Lab Life: Duff Lab

We go behind the scenes in Prof Karen Duff’s lab to hear about their research, the importance of teamwork and moving to Grays Inn Road

Prof Karen Duff is the Centre Director of the UK Dementia Research Institute at UCL. Currently, her lab is based at the Cruciform building and is made up of 10 people, including five post-docs and five PhD students. 

Intraneuronal neurofibrillary tangles (NFTs), which consist of pathological accumulations of the protein tau, are a hallmark of several neurodegenerative diseases, including Alzheimer’s Disease and frontotemporal dementia.  Collectively, we refer to this group of diseases as tauopathies.  The main focus of our lab is understanding the causes and consequences of abnormal tau accumulation and the propagation of tauopathy.  Ultimately, we hope that our research will help identify druggable targets that will allow us to prevent, stop, and/or slow down the progression of these diseases.   

As part of this larger aim, we all work on individual projects hoping to address some of the key questions in the field.  This includes identifying why certain neurons are more vulnerable than others to tau aggregation, how we can promote the clearance of these aberrant protein aggregates, and how risk factors, genetic modifiers, or mutations in the tau gene may impact the biological mechanisms behind tauopathies.  We are also very interested in better understanding the mechanisms behind tau spread both between individual neurons and brain regions.    

We also strive to work on the best models of disease. While HEK or SH-SY5Y cells overexpressing your protein of interest are a great way to quickly understand the function of your target, it is crucial to also work with more sophisticated models.

Together with collaborators in the USA, we have developed and published on a direct conversion of fibroblasts into neurons using micro-RNA’s (mINS). mINS have a significant advantage over other commonly used models such as iPSC’s, as they maintain their epigentic age signature and express all six isoforms of tau (Capano et al., 2022). Currently, we work with cell lines taken from health donors and donors which have aberrant mutations in the MAPT (tau) gene.  

With collaborators in Japan, we have also developed and characterised a new tauopathy mouse model.  As the phenotypic profile of many of the current tauopathy models is based on the non-physiological expression of a transgene, which leads to massive overexpression and expression in irrelevant brain areas at inappropriate times, our collaborators at RIKEN have generated a new human tau knock-in mouse model. In these mice, the mouse MAPT gene was replaced with the human MAPT gene, expressing all 6 isoforms of tau under the endogenous mouse tau promoter on chromosome 11 at physiologically relevant levels.

“The Duff lab really works together as a team, and we have all become good friends throughout our time here.  This also provides the perfect environment for us students to graduate from ‘baby scientist’, a term lovingly coined by our post-docs, to ‘expert adult’.  

We all love discussing our ideas with each other and sharing our findings whether this be at our weekly lab meetings, lunch time, or even at the pub. Our lab has a very collaborative atmosphere, where we celebrate each other’s success and help one another when needed.   The Duff lab really works together as a team, and we have all become good friends throughout our time here.  This also provides the perfect environment for us students to graduate from ‘baby scientist’, a term lovingly coined by our post-docs, to ‘expert adult’.  

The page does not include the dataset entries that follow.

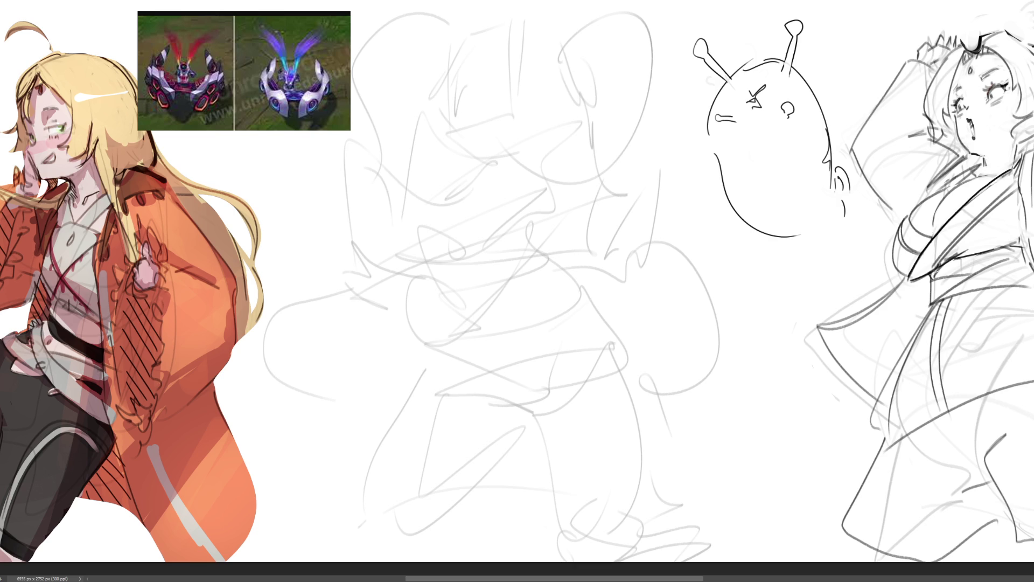
pyautogui.moveTo(441, 122); pyautogui.dragTo(548, 139)
# Sketch the arc of the head's top and the hair lines framing it with the pencil brush
pyautogui.moveTo(441, 84)
pyautogui.mouseDown()
pyautogui.moveTo(475, 34)
pyautogui.moveTo(549, 43)
pyautogui.moveTo(559, 138)
pyautogui.moveTo(545, 140)
pyautogui.moveTo(459, 22)
pyautogui.mouseUp()
pyautogui.moveTo(468, 5); pyautogui.dragTo(439, 117)
pyautogui.moveTo(561, 15); pyautogui.dragTo(570, 138)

“We believe collaborations are very important for the advancement of research, and the new Gray’s Inn Road building will provide us with the perfect opportunity to collaborate more directly with clinicians at the forefront of neurodegenerative disease

As well as being part of an incredibly supportive network within the UK DRI, we are proud to say that we also work with a number of collaborators across UCL, the UK, and worldwide. Collaborations allow us to maximise our resources and efficiently address our research questions. Two of these multi-lab, multi-institute projects are: to understand the relationship between tauopathy spread in the hippocampal formation and deficits in spatial navigation in both mouse models and humans with Alzheimer's disease; and to identify the role of genetic modifiers and risk factors in disease diversity. 

We believe collaborations are very important for the advancement of research, and the new Gray’s Inn Road building will provide us with the perfect opportunity to collaborate more directly with clinicians at the forefront of neurodegenerative diseases. We are very excited about the new building and believe that it will enable a more interdisciplinary approach and provide a more complete picture of disease, from bench to bedside. It will also be a great opportunity to have teams from different disciplines within one building to build a cohesive community all working together towards the main goal of providing treatments, and ultimately cures, for neurodegenerative diseases.